[Problem statement] From the material below, retain only the lines that contain the string "pose", matching case exactly.

[Provided data]
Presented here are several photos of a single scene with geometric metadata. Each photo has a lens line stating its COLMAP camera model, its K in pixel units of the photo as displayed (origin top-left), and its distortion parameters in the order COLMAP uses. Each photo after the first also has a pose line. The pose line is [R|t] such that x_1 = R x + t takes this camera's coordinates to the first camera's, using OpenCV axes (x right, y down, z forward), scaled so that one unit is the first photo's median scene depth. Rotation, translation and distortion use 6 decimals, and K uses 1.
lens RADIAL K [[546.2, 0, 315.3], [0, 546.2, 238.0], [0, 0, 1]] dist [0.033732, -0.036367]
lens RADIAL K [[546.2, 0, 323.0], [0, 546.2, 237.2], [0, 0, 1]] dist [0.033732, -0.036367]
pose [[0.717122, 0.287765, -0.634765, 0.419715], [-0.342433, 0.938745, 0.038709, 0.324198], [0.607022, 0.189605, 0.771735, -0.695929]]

[Answer box]
Presented here are several photos of a single scene with geometric metadata. Each photo has a lens line stating its COLMAP camera model, its K in pixel units of the photo as displayed (origin top-left), and its distortion parameters in the order COLMAP uses. Each photo after the first also has a pose line. The pose line is [R|t] such that x_1 = R x + t takes this camera's coordinates to the first camera's, using OpenCV axes (x right, y down, z forward), scaled so that one unit is the first photo's median scene depth. Rotation, translation and distortion use 6 decimals, and K uses 1.
pose [[0.717122, 0.287765, -0.634765, 0.419715], [-0.342433, 0.938745, 0.038709, 0.324198], [0.607022, 0.189605, 0.771735, -0.695929]]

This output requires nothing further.